*** Begin section ***

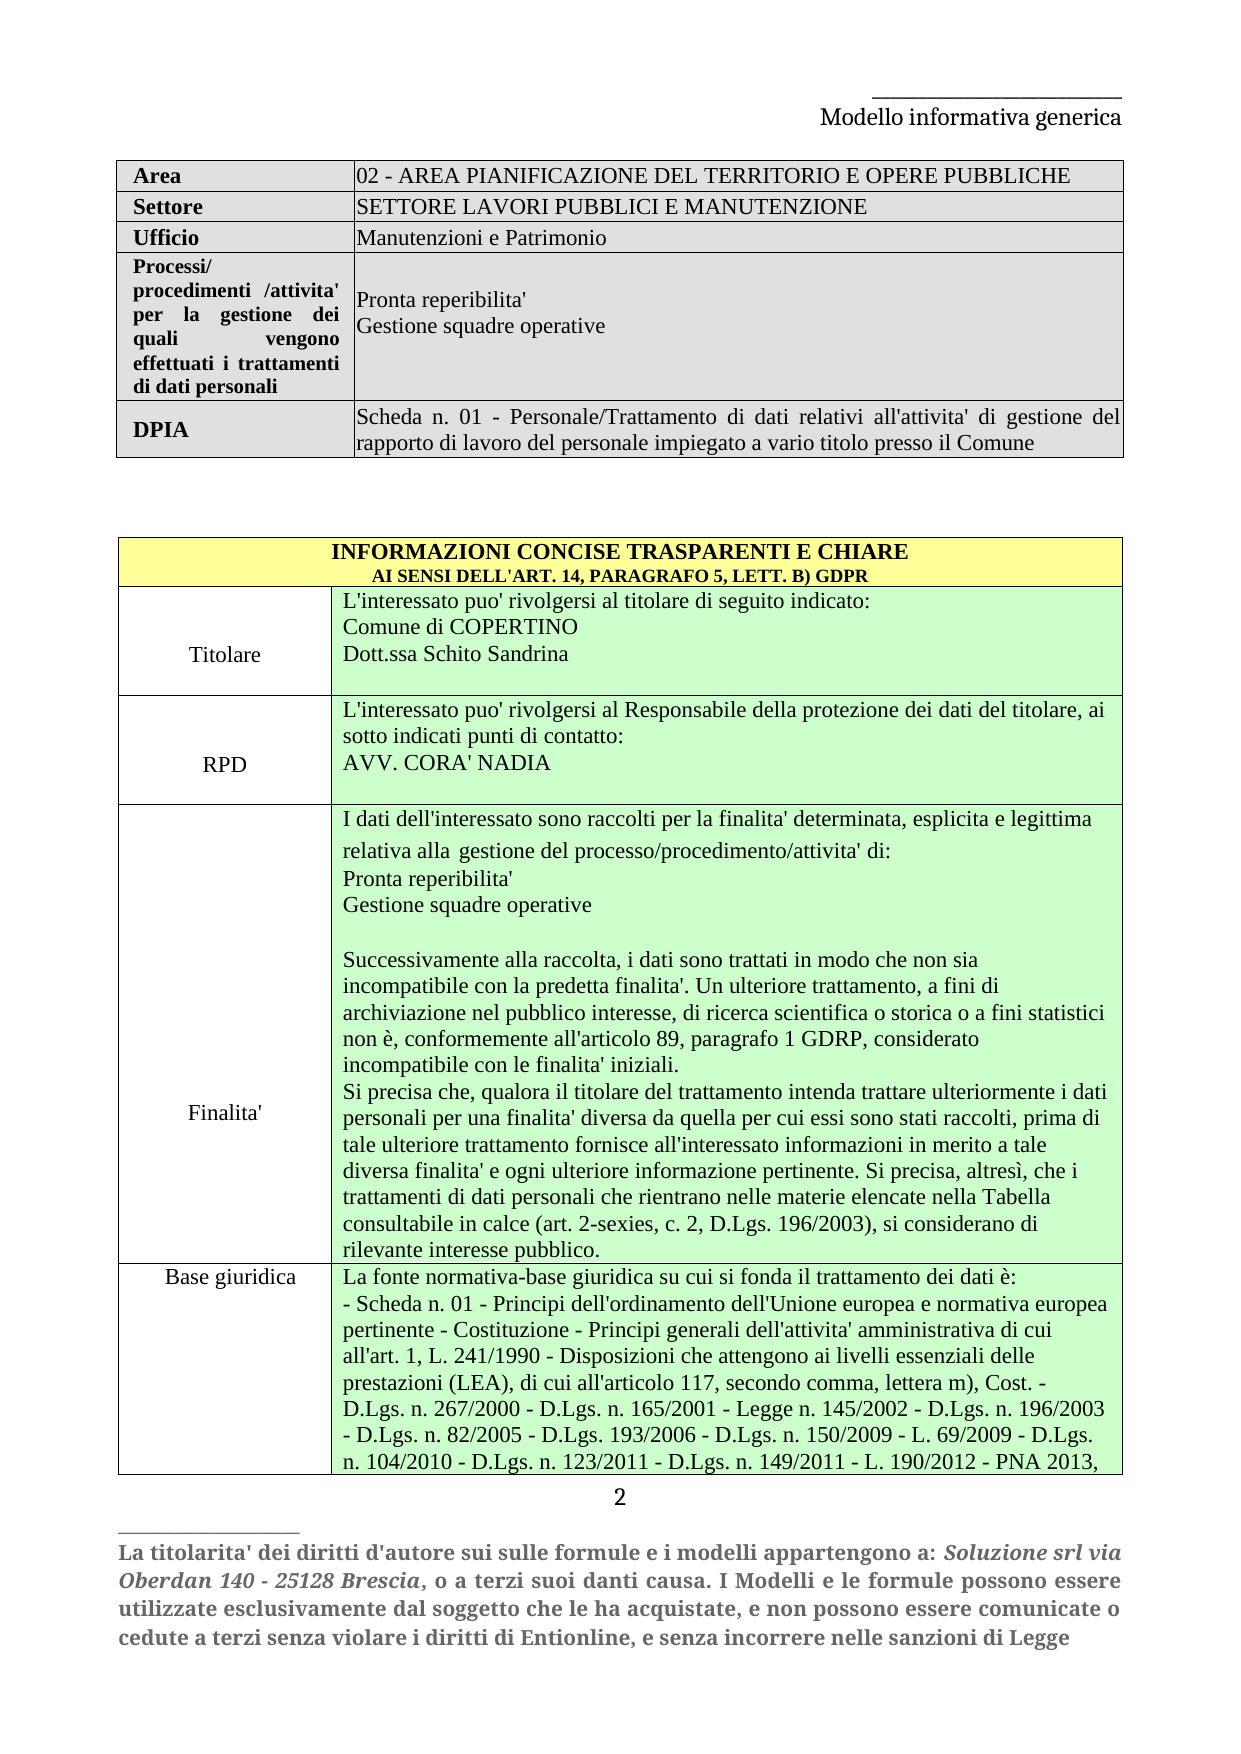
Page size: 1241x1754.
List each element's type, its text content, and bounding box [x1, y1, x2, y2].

table_cell SETTORE LAVORI PUBBLICI E MANUTENZIONE [355, 192, 1123, 221]
table_cell Ufficio [117, 222, 354, 252]
table_cell Scheda n. 01 - Personale/Trattamento di dati relativi all'attivita' di gestione del rapporto di lavoro del personale impiegato a vario titolo presso il Comune [355, 401, 1123, 457]
table_header 02 - AREA PIANIFICAZIONE DEL TERRITORIO E OPERE PUBBLICHE [355, 161, 1123, 191]
table_cell Pronta reperibilita' Gestione squadre operative [355, 253, 1123, 400]
table_cell Manutenzioni e Patrimonio [355, 222, 1123, 252]
table_header Area [117, 161, 354, 191]
table_cell Base giuridica [119, 1264, 331, 1474]
table_cell L'interessato puo' rivolgersi al titolare di seguito indicato: Comune di COPERTINO Dott.ssa Schito Sandrina [332, 587, 1122, 695]
table_cell Settore [117, 192, 354, 221]
table_cell L'interessato puo' rivolgersi al Responsabile della protezione dei dati del titolare, ai sotto indicati punti di contatto: AVV. CORA' NADIA [332, 696, 1122, 804]
table_cell Finalita' [119, 805, 331, 1262]
table_cell I dati dell'interessato sono raccolti per la finalita' determinata, esplicita e legittima relativa alla gestione del processo/procedimento/attivita' di: Pronta reperibilita' Gestione squadre operative Successivamente alla raccolta, i dati sono trattati in modo che non sia incompatibile con la predetta finalita'. Un ulteriore trattamento, a fini di archiviazione nel pubblico interesse, di ricerca scientifica o storica o a fini statistici non è, conformemente all'articolo 89, paragrafo 1 GDRP, considerato incompatibile con le finalita' iniziali. Si precisa che, qualora il titolare del trattamento intenda trattare ulteriormente i dati personali per una finalita' diversa da quella per cui essi sono stati raccolti, prima di tale ulteriore trattamento fornisce all'interessato informazioni in merito a tale diversa finalita' e ogni ulteriore informazione pertinente. Si precisa, altresì, che i trattamenti di dati personali che rientrano nelle materie elencate nella Tabella consultabile in calce (art. 2-sexies, c. 2, D.Lgs. 196/2003), si considerano di rilevante interesse pubblico. [332, 805, 1122, 1262]
table_cell RPD [119, 696, 331, 804]
table_cell Processi/procedimenti /attivita' per la gestione dei quali vengono effettuati i trattamenti di dati personali [117, 253, 354, 400]
table_cell Titolare [119, 587, 331, 695]
table_cell DPIA [117, 401, 354, 457]
table_header INFORMAZIONI CONCISE TRASPARENTI E CHIARE AI SENSI DELL'ART. 14, PARAGRAFO 5, LETT. B) GDPR [119, 538, 1122, 586]
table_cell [332, 1264, 1122, 1474]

*** End section ***

## Required work
Count every line above that includes the string "rivolgersi", and answer with the count only.

## Result of this exercise
2